▸ **REQUIRED TASK**
Reproduce the data below line for line, without altering any character.

▸ **INPUT**

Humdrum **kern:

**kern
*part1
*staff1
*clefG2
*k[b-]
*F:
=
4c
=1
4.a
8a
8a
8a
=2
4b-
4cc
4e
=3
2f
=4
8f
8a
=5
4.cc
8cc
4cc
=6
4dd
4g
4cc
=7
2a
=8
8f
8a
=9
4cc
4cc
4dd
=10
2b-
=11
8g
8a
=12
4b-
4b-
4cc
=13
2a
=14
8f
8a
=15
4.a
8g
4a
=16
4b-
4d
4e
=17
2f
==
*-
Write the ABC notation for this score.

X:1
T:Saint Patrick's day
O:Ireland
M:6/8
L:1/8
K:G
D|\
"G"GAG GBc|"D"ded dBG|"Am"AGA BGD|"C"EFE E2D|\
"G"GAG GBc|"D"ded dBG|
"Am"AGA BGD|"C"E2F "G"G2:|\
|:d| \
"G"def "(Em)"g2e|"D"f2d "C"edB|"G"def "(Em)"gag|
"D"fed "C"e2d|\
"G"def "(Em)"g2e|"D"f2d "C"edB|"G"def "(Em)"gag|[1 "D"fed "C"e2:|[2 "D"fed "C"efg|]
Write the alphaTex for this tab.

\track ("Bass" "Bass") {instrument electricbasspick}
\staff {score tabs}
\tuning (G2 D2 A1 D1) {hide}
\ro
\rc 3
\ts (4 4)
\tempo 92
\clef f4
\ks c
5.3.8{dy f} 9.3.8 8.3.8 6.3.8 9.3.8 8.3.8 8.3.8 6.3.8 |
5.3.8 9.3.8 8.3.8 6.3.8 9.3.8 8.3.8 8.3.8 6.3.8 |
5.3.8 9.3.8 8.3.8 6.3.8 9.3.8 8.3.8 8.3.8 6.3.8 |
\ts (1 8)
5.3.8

▸ **COMPLETE OUTPUT**
Humdrum **kern:

**kern
*part1
*staff1
*clefG2
*k[b-]
*F:
=
4c
=1
4.a
8a
8a
8a
=2
4b-
4cc
4e
=3
2f
=4
8f
8a
=5
4.cc
8cc
4cc
=6
4dd
4g
4cc
=7
2a
=8
8f
8a
=9
4cc
4cc
4dd
=10
2b-
=11
8g
8a
=12
4b-
4b-
4cc
=13
2a
=14
8f
8a
=15
4.a
8g
4a
=16
4b-
4d
4e
=17
2f
==
*-
Write the ABC notation for this score.

X:1
T:Saint Patrick's day
O:Ireland
M:6/8
L:1/8
K:G
D|\
"G"GAG GBc|"D"ded dBG|"Am"AGA BGD|"C"EFE E2D|\
"G"GAG GBc|"D"ded dBG|
"Am"AGA BGD|"C"E2F "G"G2:|\
|:d| \
"G"def "(Em)"g2e|"D"f2d "C"edB|"G"def "(Em)"gag|
"D"fed "C"e2d|\
"G"def "(Em)"g2e|"D"f2d "C"edB|"G"def "(Em)"gag|[1 "D"fed "C"e2:|[2 "D"fed "C"efg|]
Write the alphaTex for this tab.

\track ("Bass" "Bass") {instrument electricbasspick}
\staff {score tabs}
\tuning (G2 D2 A1 D1) {hide}
\ro
\rc 3
\ts (4 4)
\tempo 92
\clef f4
\ks c
5.3.8{dy f} 9.3.8 8.3.8 6.3.8 9.3.8 8.3.8 8.3.8 6.3.8 |
5.3.8 9.3.8 8.3.8 6.3.8 9.3.8 8.3.8 8.3.8 6.3.8 |
5.3.8 9.3.8 8.3.8 6.3.8 9.3.8 8.3.8 8.3.8 6.3.8 |
\ts (1 8)
5.3.8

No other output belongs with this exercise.